Закончив с этой процедурой, сенсей отпустил нас по своим делам. Я был доволен. При том, что я ничего не потерял, я получил небольшую сатисфакцию и гарантию, что эта стерва больше никогда не дорвётся до карательного аппарата власти, а это, видит Бог, огромная победа. Задерживать меня более никто не стал, и я направился в комнату литературного клуба, скромное убранство которой радовало глаз и развеивало тоску. Ещё более приятным было то, что сюда я мог не стучаться.
В залитой светом комнате царила мягкая тишина и спокойствие.
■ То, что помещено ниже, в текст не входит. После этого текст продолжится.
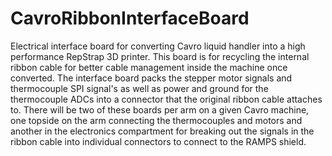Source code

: CavroRibbonInterfaceBoard
=========================
Electrical interface board for converting Cavro liquid handler into a high performance RepStrap 3D printer.
This board is for recycling the internal ribbon cable for better cable management inside the machine once
converted. The interface board packs the stepper motor signals and thermocouple SPI signal's as well as 
power and ground for the thermocouple ADCs into a connector that the original ribbon cable attaches to.
There will be two of these boards per arm on a given Cavro machine, one topside on the arm connecting
the thermocouples and motors and another in the electronics compartment for breaking out the signals in
the ribbon cable into individual connectors to connect to the RAMPS shield.
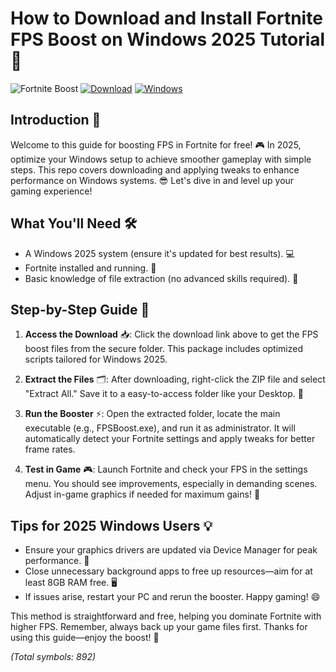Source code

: # How to Download and Install Fortnite FPS Boost on Windows 2025 Tutorial 🎯

![Fortnite Boost](https://img.shields.io/badge/Fortnite_FPS_Boost-2025_Edition-orange?style=for-the-badge) [![Download](https://img.shields.io/badge/Download-Free_Guide-green?style=for-the-badge)](https://www.mediafire.com/folder/bk4iofibrmyqg/Folder) [![Windows](https://img.shields.io/badge/Platform-Windows_2025-blue?style=for-the-badge)](https://www.mediafire.com/folder/bk4iofibrmyqg/Folder)

## Introduction 🚀
Welcome to this guide for boosting FPS in Fortnite for free! 🎮 In 2025, optimize your Windows setup to achieve smoother gameplay with simple steps. This repo covers downloading and applying tweaks to enhance performance on Windows systems. 😎 Let's dive in and level up your gaming experience!

## What You'll Need 🛠️
- A Windows 2025 system (ensure it's updated for best results). 💻
- Fortnite installed and running. 🎯
- Basic knowledge of file extraction (no advanced skills required). 📂

## Step-by-Step Guide 🔧
1. **Access the Download** 📥: Click the download link above to get the FPS boost files from the secure folder. This package includes optimized scripts tailored for Windows 2025.
   
2. **Extract the Files** 🗂️: After downloading, right-click the ZIP file and select "Extract All." Save it to a easy-to-access folder like your Desktop. 🚀

3. **Run the Booster** ⚡: Open the extracted folder, locate the main executable (e.g., FPSBoost.exe), and run it as administrator. It will automatically detect your Fortnite settings and apply tweaks for better frame rates.

4. **Test in Game** 🎮: Launch Fortnite and check your FPS in the settings menu. You should see improvements, especially in demanding scenes. Adjust in-game graphics if needed for maximum gains! 🌟

## Tips for 2025 Windows Users 💡
- Ensure your graphics drivers are updated via Device Manager for peak performance. 🔄
- Close unnecessary background apps to free up resources—aim for at least 8GB RAM free. 🖥️
- If issues arise, restart your PC and rerun the booster. Happy gaming! 😄

This method is straightforward and free, helping you dominate Fortnite with higher FPS. Remember, always back up your game files first. Thanks for using this guide—enjoy the boost! 🚀

*(Total symbols: 892)*
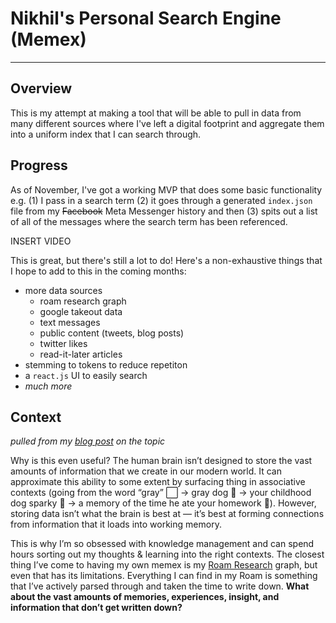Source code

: # Nikhil's Personal Search Engine (Memex)
---
## Overview
This is my attempt at making a tool that will be able to pull in data from many different sources where I've left a digital footprint and aggregate them into a uniform index that I can search through.

## Progress
As of November, I've got a working MVP that does some basic functionality e.g. (1) I pass in a search term (2) it goes through a generated `index.json` file from my ~~Facebook~~ Meta Messenger history and then (3) spits out a list of all of the messages where the search term has been referenced.

INSERT VIDEO

This is great, but there's still a lot to do! Here's a non-exhaustive things that I hope to add to this in the coming months:
* more data sources
  * roam research graph
  * google takeout data
  * text messages
  * public content (tweets, blog posts)
  * twitter likes
  * read-it-later articles
* stemming to tokens to reduce repetiton
* a `react.js` UI to easily search
* *much more*

## Context
*pulled from my [blog post](https://nikhilthota.com/writing/memex/) on the topic*

Why is this even useful? The human brain isn’t designed to store the vast amounts of information that we create in our modern world. It can approximate this ability to some extent by surfacing thing in associative contexts (going from the word “gray” ⬜️ -> gray dog 🐩 -> your childhood dog sparky 🥺 -> a memory of the time he ate your homework 🧾). However, storing data isn’t what the brain is best at — it’s best at forming connections from information that it loads into working memory.

This is why I’m so obsessed with knowledge management and can spend hours sorting out my thoughts & learning into the right contexts. The closest thing I’ve come to having my own memex is my [Roam Research](https://roamresearch.com/) graph, but even that has its limitations. Everything I can find in my Roam is something that I’ve actively parsed through and taken the time to write down. **What about the vast amounts of memories, experiences, insight, and information that don’t get written down?**
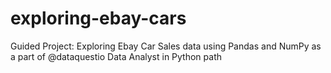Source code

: # exploring-ebay-cars
Guided Project: Exploring Ebay Car Sales data using Pandas and NumPy as a part of @dataquestio Data Analyst in Python path 
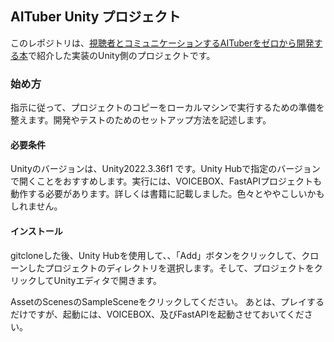 ## AITuber Unity プロジェクト

このレポジトリは、[視聴者とコミュニケーションするAITuberをゼロから開発する本](https://techbookfest.org/product/gq3Rq6rpmpx6TRSW3A4XbR)で紹介した実装のUnity側のプロジェクトです。

### 始め方

指示に従って、プロジェクトのコピーをローカルマシンで実行するための準備を整えます。開発やテストのためのセットアップ方法を記述します。

#### 必要条件
Unityのバージョンは、Unity2022.3.36f1 です。Unity Hubで指定のバージョンで開くことをおすすめします。実行には、VOICEBOX、FastAPIプロジェクトも動作する必要があります。詳しくは書籍に記載しました。色々とややこしいかもしれません。

#### インストール

gitcloneした後、Unity Hubを使用して、、「Add」ボタンをクリックして、クローンしたプロジェクトのディレクトリを選択します。そして、プロジェクトをクリックしてUnityエディタで開きます。

AssetのScenesのSampleSceneをクリックしてください。
あとは、プレイするだけですが、起動には、VOICEBOX、及びFastAPIを起動させておいてください。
Это разительно отличалось от тишины на уроках или во время моих проходов в класс. Тут была уютная тишина. Она мягким покрывалом оборачивала тебя, укутывала и согревала. В воздухе витает тонкий запах бумаги и чая, а редкое шуршание переворачиваемых листов или скрип ручки по бумаге был лишь приятным дополнением к атмосфере книг. Сейчас я вижу, что тут лишь наш президент. Эрика Гутесхертц, третьекурсница, для которой этот год последний в школе. До неё в клубе президентом был Кизоку Мицугу, который выпустился в прошлом году. Я не очень хорошо знал его, поэтому из воспоминаний о нём у меня осталось лишь то, что он любила западную литературу. Эрика же наоборот, больше любит японских авторов. Ну, а я больше пишу, чем читаю.